Explorers seeking the farthest reaches of human civilization will find what they’ve been searching for on our Ny Ålesund, Norway cruises. The gateway to the top of the world, Ny Ålesund served as the starting point for many historical attempts to reach the North Pole. Today, its awe-inspiring views and tight-knit community are a testament to the beauty of our planet and the people who call it home.
Far north of the Arctic Circle, Tromsø is surrounded by a dramatic landscape of snow-capped peaks, scattered islands, and fjords, a scene best observed by taking the cable car up Storsteinen Mountain. In town the striking Arctic Cathedral mirrors the setting in glass and concrete, its triangular façade representative of an iceberg pointing to the sky. This part of the country is home to the Sami, Norway’s indigenous people, with their own language, culture, and traditional pursuits of fishing, hunting, and reindeer herding. Stop in at the Wilderness Center to say hello to Tove and Tore, their children, and more than 100 Alaskan huskies.
A city founded over 1,000 years ago is certain to be rich in history and culture. Now the country’s third largest municipality, it’s been Norway’s capital city, a site of countless coronations, and an important pilgrimage for worshipers of the Christian faith. Today, Trondheim is a vibrant, youthful city that embraces the simplicity of Scandinavian life. But don’t let this laid back lifestyle fool you— there is so much to discover beneath Trondheim’s calm exterior.

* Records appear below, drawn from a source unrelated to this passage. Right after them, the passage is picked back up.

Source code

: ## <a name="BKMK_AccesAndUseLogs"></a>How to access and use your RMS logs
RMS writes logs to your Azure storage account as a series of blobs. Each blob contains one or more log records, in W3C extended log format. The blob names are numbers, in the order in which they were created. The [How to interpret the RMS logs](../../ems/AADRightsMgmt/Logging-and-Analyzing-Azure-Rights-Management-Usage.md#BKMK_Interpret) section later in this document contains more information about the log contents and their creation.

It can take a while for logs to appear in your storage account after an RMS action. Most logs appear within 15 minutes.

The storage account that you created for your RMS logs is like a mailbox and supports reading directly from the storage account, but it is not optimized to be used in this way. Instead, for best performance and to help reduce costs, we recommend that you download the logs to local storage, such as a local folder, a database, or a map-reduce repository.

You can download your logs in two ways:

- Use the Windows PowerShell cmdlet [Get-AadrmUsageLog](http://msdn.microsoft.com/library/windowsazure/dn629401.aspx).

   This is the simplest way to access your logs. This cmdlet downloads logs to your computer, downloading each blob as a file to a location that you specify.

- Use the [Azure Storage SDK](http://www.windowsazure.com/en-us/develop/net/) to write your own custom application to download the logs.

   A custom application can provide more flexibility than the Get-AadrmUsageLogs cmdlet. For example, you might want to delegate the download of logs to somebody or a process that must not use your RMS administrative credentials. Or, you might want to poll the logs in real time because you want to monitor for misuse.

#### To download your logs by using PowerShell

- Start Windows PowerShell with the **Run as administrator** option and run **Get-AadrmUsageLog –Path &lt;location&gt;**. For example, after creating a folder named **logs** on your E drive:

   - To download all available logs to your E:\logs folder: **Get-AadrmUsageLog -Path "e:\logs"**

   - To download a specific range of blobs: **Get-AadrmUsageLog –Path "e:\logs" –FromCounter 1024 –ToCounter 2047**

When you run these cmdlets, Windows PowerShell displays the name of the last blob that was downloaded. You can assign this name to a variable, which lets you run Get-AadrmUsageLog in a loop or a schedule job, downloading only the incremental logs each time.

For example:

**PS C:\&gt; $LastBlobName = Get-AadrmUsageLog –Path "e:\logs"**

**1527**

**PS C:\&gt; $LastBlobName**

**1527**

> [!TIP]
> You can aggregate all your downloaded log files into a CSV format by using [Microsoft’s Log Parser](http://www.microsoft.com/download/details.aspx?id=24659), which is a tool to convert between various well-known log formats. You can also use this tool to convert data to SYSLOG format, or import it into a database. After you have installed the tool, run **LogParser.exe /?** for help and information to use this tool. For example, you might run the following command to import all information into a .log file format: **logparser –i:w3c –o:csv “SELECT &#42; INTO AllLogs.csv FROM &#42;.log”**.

Alesund’s architecture is known far and wide. Turrets, spires, and other whimsical Art Nouveau architectural touches give the town its distinctive character like something from a fairytale. The scenic spectacle of the Geirangerfjord, one of Norway’s best-known attractions, is just a stone’s throw from this quaint little town.
Your first glimpse of this quaint town will be of the old Hanseatic Wharf, lined with narrow peak-roofed buildings in various colors. Many old wooden houses survive here, making an exploration of the narrow lanes a worthwhile pursuit. A funicular will take you from the city center to the top of Mt. Floyen, for an expansive view of the city below, and the surrounding mountains and fjords. If you are feeling energetic you can walk back down, enjoying the clear air and delights of nature, all the way to the bustle of the fish market, with its large selection of the freshest of seafood.
Norway’s capital is an intriguing blend of historic and contemporary – its striking new Opera House playing counterpoint to the charming old Damstredet, a narrow, well-preserved street of brightly painted and carved wooden houses. Norwegians are justly proud of their maritime heritage, dating back to the 9th century, when Viking long ships with distinctive curved bows left colonies in their wake across northern Europe, and later sailed on to Greenland and America almost 500 years before Columbus. Some of these intriguing craft can be found amidst the parks of the Bygdøy Peninsula, along with other historic vessels, including Amundsen’s polar ship Fram, and Heyerdahl’s raft, Kon Tiki.